Face à l’adoption massive du cloud et son impact sur la sécurité et la continuité de service, le Club des Experts de la Sécurité de l’Information et du Numérique (CESIN), positionne la cyber-résilience comme un besoin impérieux.
L’explosion du phénomène d’externalisation des systèmes et des données et la multiplication des incidents impactant ces services, doivent conduire l’entreprise à se saisir du sujet de la cyber-résilience. Dans un environnement en mutation constante où nombre d’événements deviennent imprévisibles, comment continuer à opérer et assurer une protection efficace des systèmes d’information de l’entreprise, ainsi qu’une continuité de service irréprochable ? La cyber-résilience constitue désormais un enjeu majeur dans un monde digitalisé à l’extrême.
Le recours au cloud s’est banalisé avec une offre en apparence pléthorique mais qui repose en pratique sur une poignée d’acteurs du cloud public majoritairement américains. Cette pratique appelle cependant des interrogations cruciales puisqu’elle modifie profondément les usages et les politiques de sécurité des systèmes d’information, en rendant dépendantes les entreprises aux fournisseurs de cloud et donc au niveau de service qu’ils proposent.
Parmi l’ensemble des risques du cloud, les questions de disponibilité et d’intégrité des systèmes sont essentielles. Il s’agit notamment de faire face à deux phénomènes ; l’évolution des menaces, d’une part, avec une augmentation significative des attaques ayant des impacts sur l’intégrité des systèmes et des données, avec des effets destructeurs, de propagations latérales et de dommages collatéraux. D’autre part, la concentration de quelques grands fournisseurs de cloud a résolument fait évoluer les systèmes d’information vers de nouvelles formes de fragilité.
Au-delà des vulnérabilités sans cesse découvertes, ces systèmes atteignent des dimensions considérables, avec en outre un niveau de complexité élevé, inédit et difficile à maîtriser. Ces architectures peuvent désormais facilement basculer dans des états instables et simultanément créer des pannes sur tout un ensemble d’entreprises clientes colocataires. La taille, la complexité et les interdépendances rendent les réparations difficiles à orchestrer dans des délais satisfaisants et compatibles avec les besoins opérationnels, quelles que soient les promesses inscrites dans les contrats.

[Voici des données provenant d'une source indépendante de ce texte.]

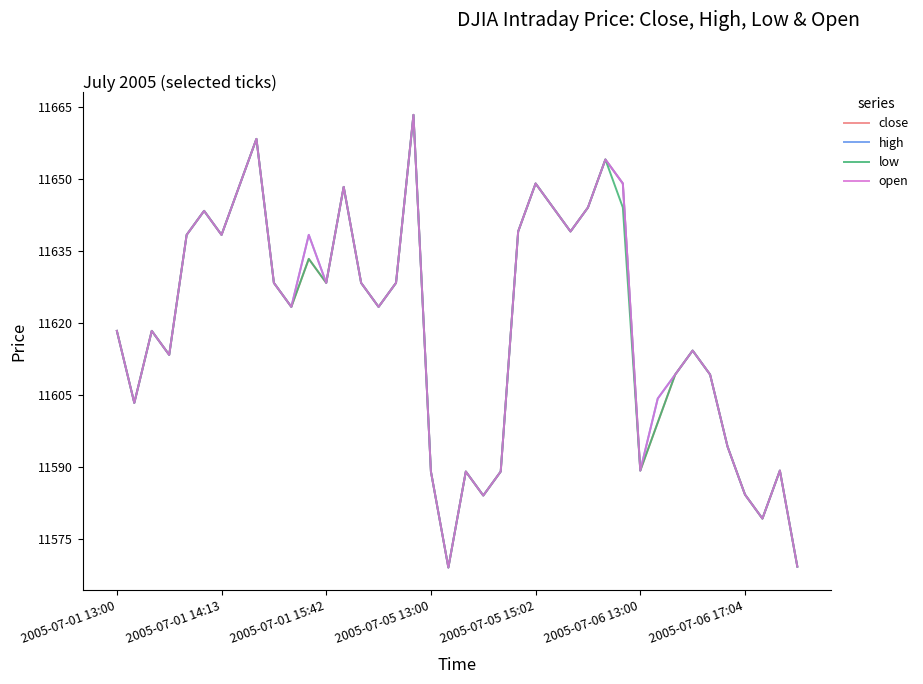

True or false: open and high intersect in this chart.

False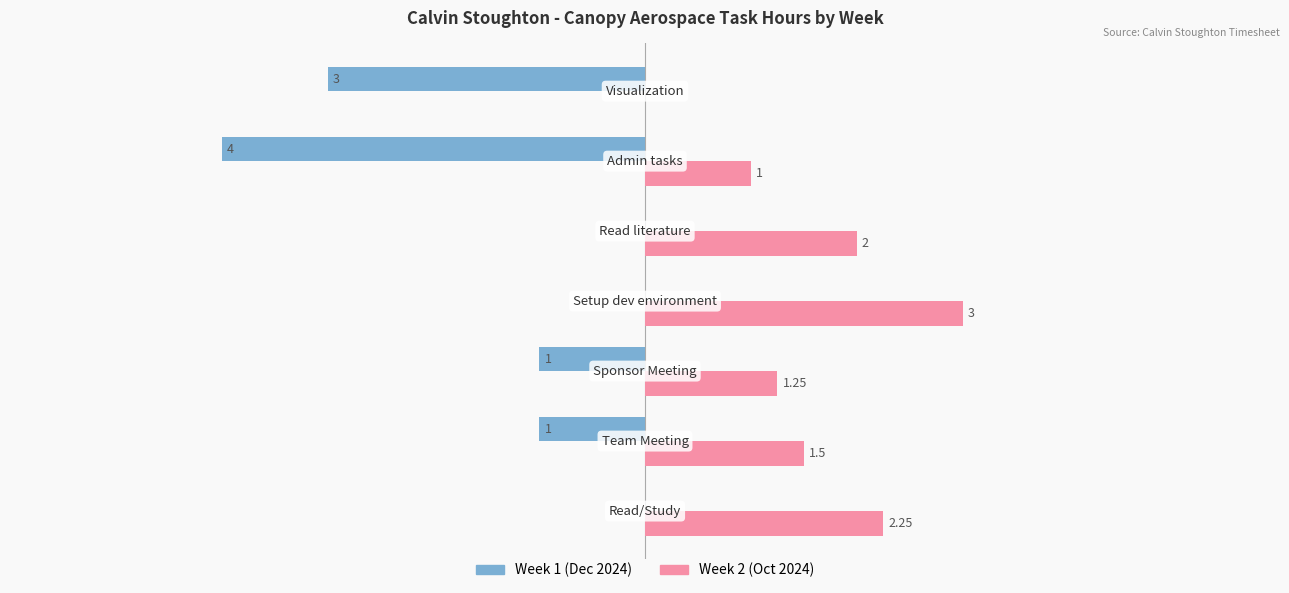

Which series has the largest total across all categories?

Week 2 (Oct 2024)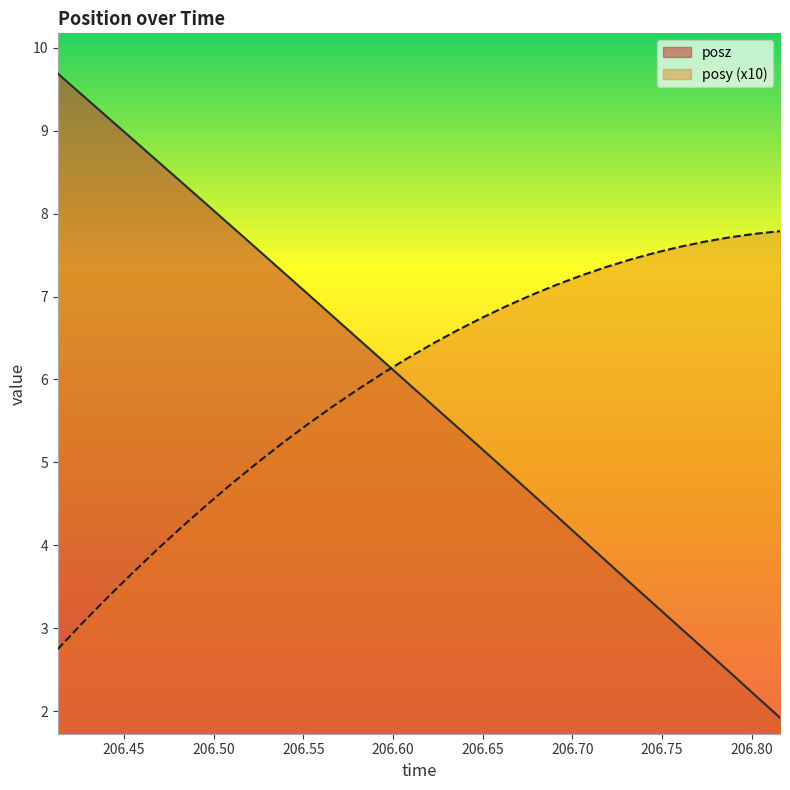

Does the chart have visible grid lines?

No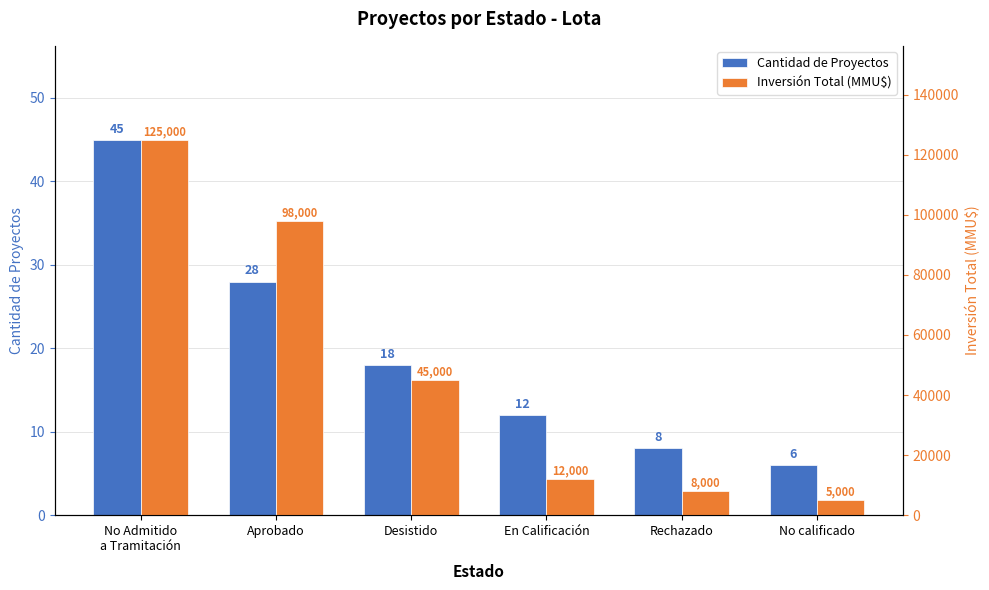

Reading left to right, list all the values displayed in this chart.

Cantidad de Proyectos: No Admitido
a Tramitación=45	Aprobado=28	Desistido=18	En Calificación=12	Rechazado=8	No calificado=6
Inversión Total (MMU$): No Admitido
a Tramitación=125000	Aprobado=98000	Desistido=45000	En Calificación=12000	Rechazado=8000	No calificado=5000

Lorsque le déséquilibre de ces systèmes s’installe, les moyens de secours sont insuffisants face au risque réel et il devient long et complexe de rétablir le fonctionnement nominal. A titre d’exemple, c’est la situation qu’ont connu ces derniers jours un ensemble d’entreprises européennes, victimes d’une panne prolongée de leur messagerie Office 365, avec un impact métier important ; quelques jours après Gmail a également connu un incident d’ampleur.
Or l’état vulnérable de ces systèmes ultra concentrés se conjugue avec la cybercriminalité, car à la complexité et la vulnérabilité intrinsèques des architectures s’ajoutent les risques liés aux cyber-attaques et à l’espionnage industriel.
Dans ce paysage, le risque systémique est très élevé. Alain Bouillé, Président du CESIN, précise : « Les entreprises qui ont opté pour une stratégie « cloud first » ne pouvaient plus assumer des infrastructures concentrées en propre. Mais leur risque s’est déplacé et est monté d’un cran au niveau des fournisseurs de cloud. Il convient maintenant à chaque entreprise de l’adresser en développant sa résilience, en limitant les solutions trop monolithiques, en cassant les trop fortes dépendances à un nombre restreint d‘acteurs, en introduisant certaines rusticités et solutions de repli alternatives, en créant des zones de respiration des SI et en conservant la maîtrise de quelques éléments fondamentaux, nécessaires à une reconstruction, afin de ne jamais se retrouver en total déséquilibre. »
La cyber-résilience est un chantier essentiel pour les entreprises à l’aulne des évènements récents, qu’ils soient liés à la cybercriminalité ou aux défaillances à répétition des fournisseurs. Ce besoin impérieux nécessite une vision à long terme, car les choix d’aujourd’hui impacteront durablement leur développement de demain.